### How to complete this task
Repeat exactly the line that contains "One neuron or" and every line after it, down to the last line of the entries below. Do not include pictures.

#### Provided records ####

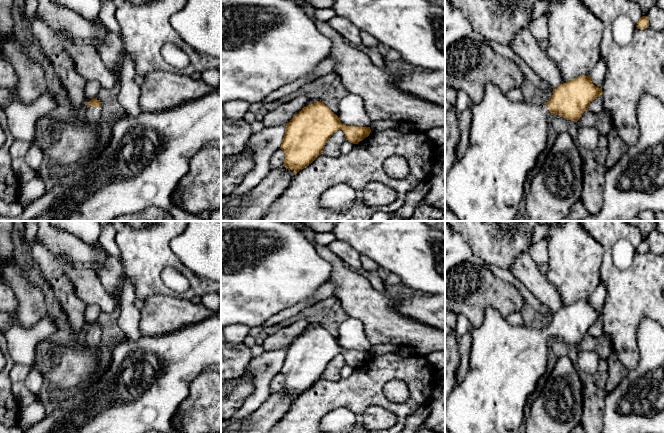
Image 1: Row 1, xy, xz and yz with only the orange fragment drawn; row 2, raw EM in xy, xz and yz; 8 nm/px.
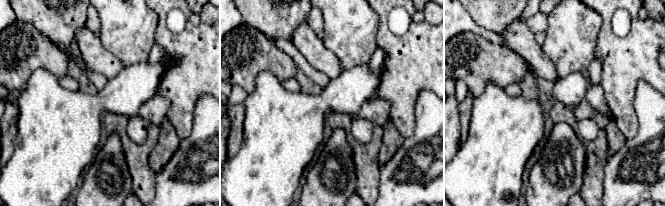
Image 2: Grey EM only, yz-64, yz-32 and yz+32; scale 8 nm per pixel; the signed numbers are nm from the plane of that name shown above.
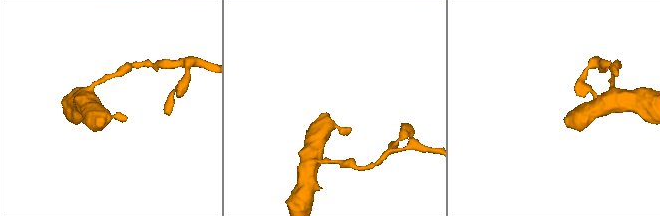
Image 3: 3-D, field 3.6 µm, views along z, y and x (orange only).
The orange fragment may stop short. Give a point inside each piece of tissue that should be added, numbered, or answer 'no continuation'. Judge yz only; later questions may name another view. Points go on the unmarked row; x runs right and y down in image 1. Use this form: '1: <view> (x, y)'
1: yz (506, 362)

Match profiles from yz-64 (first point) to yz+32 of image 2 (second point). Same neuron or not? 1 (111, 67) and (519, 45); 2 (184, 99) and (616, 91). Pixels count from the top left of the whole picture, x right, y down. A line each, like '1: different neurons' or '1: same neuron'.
1: same neuron
2: same neuron

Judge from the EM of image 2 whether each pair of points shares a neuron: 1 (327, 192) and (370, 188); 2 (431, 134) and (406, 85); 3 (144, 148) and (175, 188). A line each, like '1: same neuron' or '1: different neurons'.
1: different neurons
2: different neurons
3: different neurons

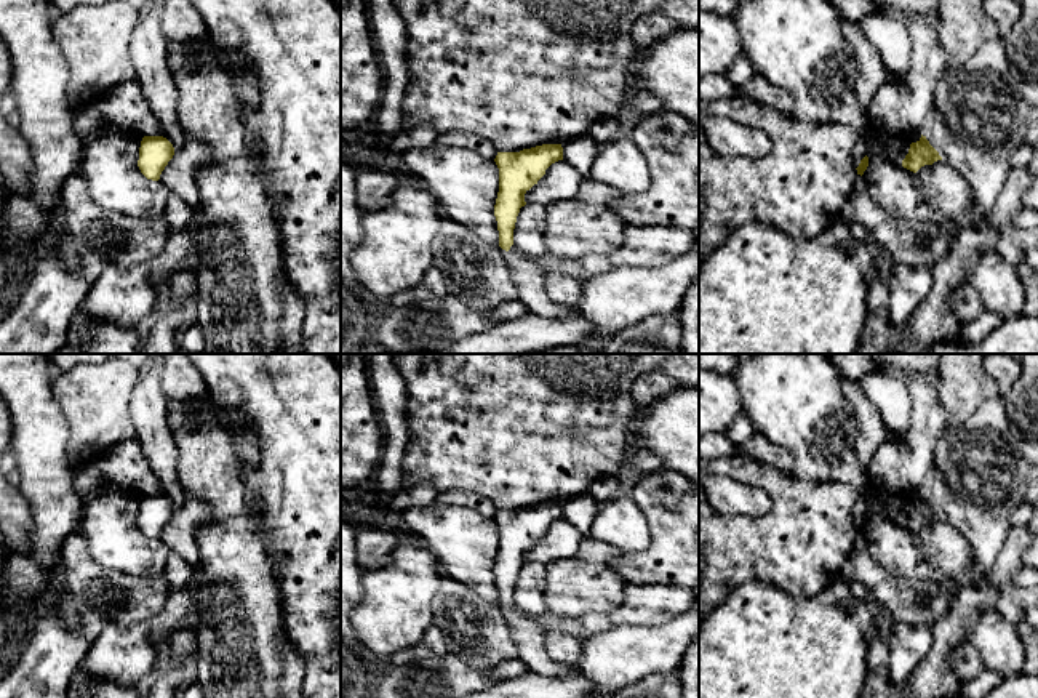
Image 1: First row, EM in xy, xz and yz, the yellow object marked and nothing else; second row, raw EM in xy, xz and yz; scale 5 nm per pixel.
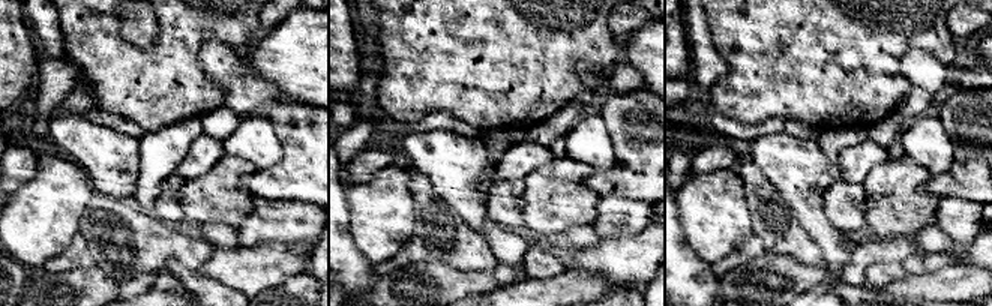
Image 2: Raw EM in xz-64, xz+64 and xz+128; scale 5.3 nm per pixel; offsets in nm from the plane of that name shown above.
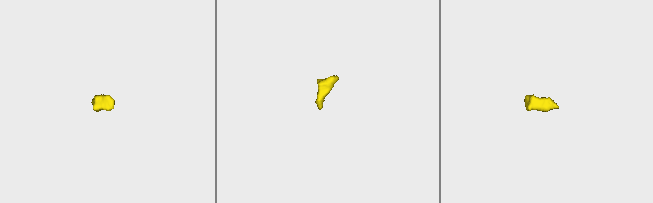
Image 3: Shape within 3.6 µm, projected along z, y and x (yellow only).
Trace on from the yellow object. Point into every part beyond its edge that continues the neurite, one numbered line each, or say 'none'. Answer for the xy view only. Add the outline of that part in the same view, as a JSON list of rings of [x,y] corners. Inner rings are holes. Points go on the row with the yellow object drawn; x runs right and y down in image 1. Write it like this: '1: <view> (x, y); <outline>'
none

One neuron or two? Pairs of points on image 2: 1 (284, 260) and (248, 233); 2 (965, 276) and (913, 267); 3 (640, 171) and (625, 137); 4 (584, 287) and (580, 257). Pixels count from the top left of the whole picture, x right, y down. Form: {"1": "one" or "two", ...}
{"1": "two", "2": "two", "3": "one", "4": "two"}

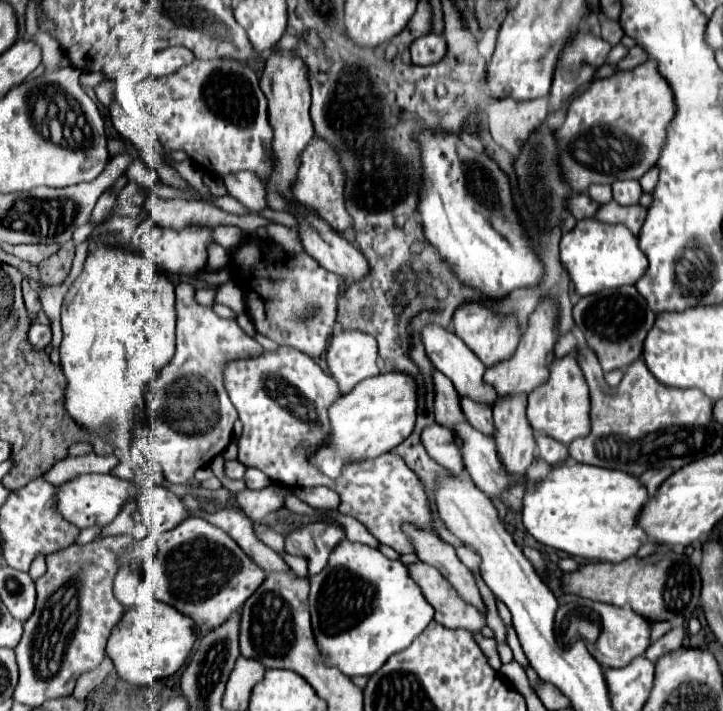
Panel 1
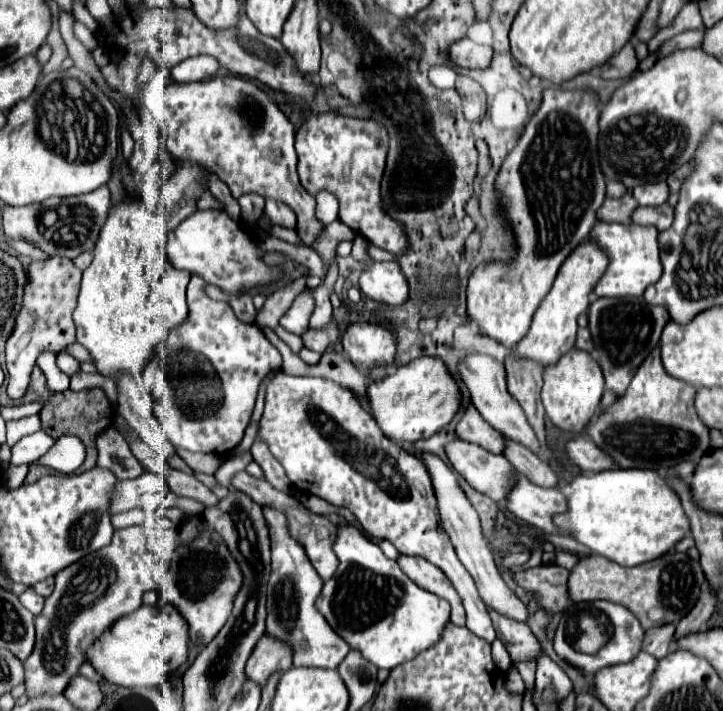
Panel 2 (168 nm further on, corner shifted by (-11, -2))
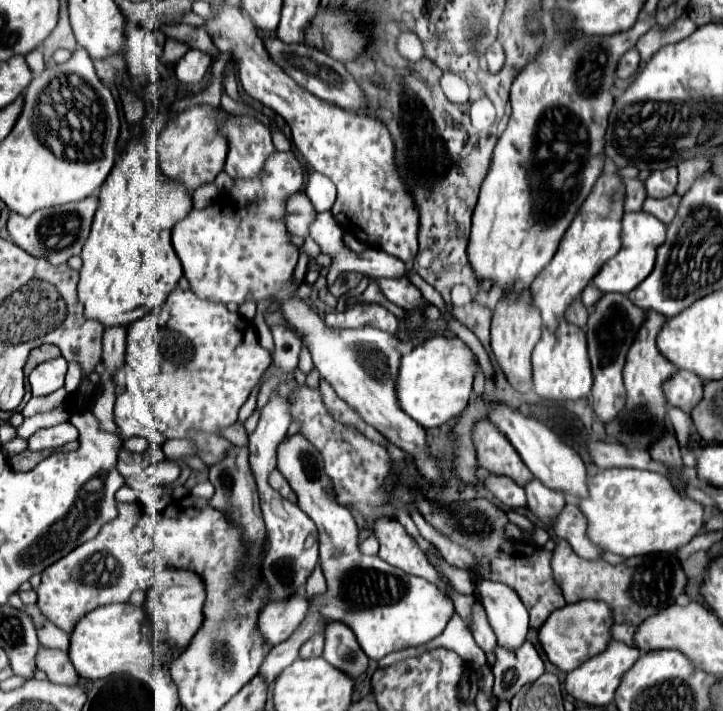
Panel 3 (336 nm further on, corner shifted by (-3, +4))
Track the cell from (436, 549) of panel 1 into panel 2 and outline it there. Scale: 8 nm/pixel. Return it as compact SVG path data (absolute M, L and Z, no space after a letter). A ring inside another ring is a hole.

####

### Task answer
One neuron or two? Pairs of points on image 2: 1 (284, 260) and (248, 233); 2 (965, 276) and (913, 267); 3 (640, 171) and (625, 137); 4 (584, 287) and (580, 257). Pixels count from the top left of the whole picture, x right, y down. Form: {"1": "one" or "two", ...}
{"1": "two", "2": "two", "3": "one", "4": "two"}

Panel 1
Panel 2 (168 nm further on, corner shifted by (-11, -2))
Panel 3 (336 nm further on, corner shifted by (-3, +4))
Track the cell from (436, 549) of panel 1 into panel 2 and outline it there. Scale: 8 nm/pixel. Return it as compact SVG path data (absolute M, L and Z, no space after a letter). A ring inside another ring is a hole.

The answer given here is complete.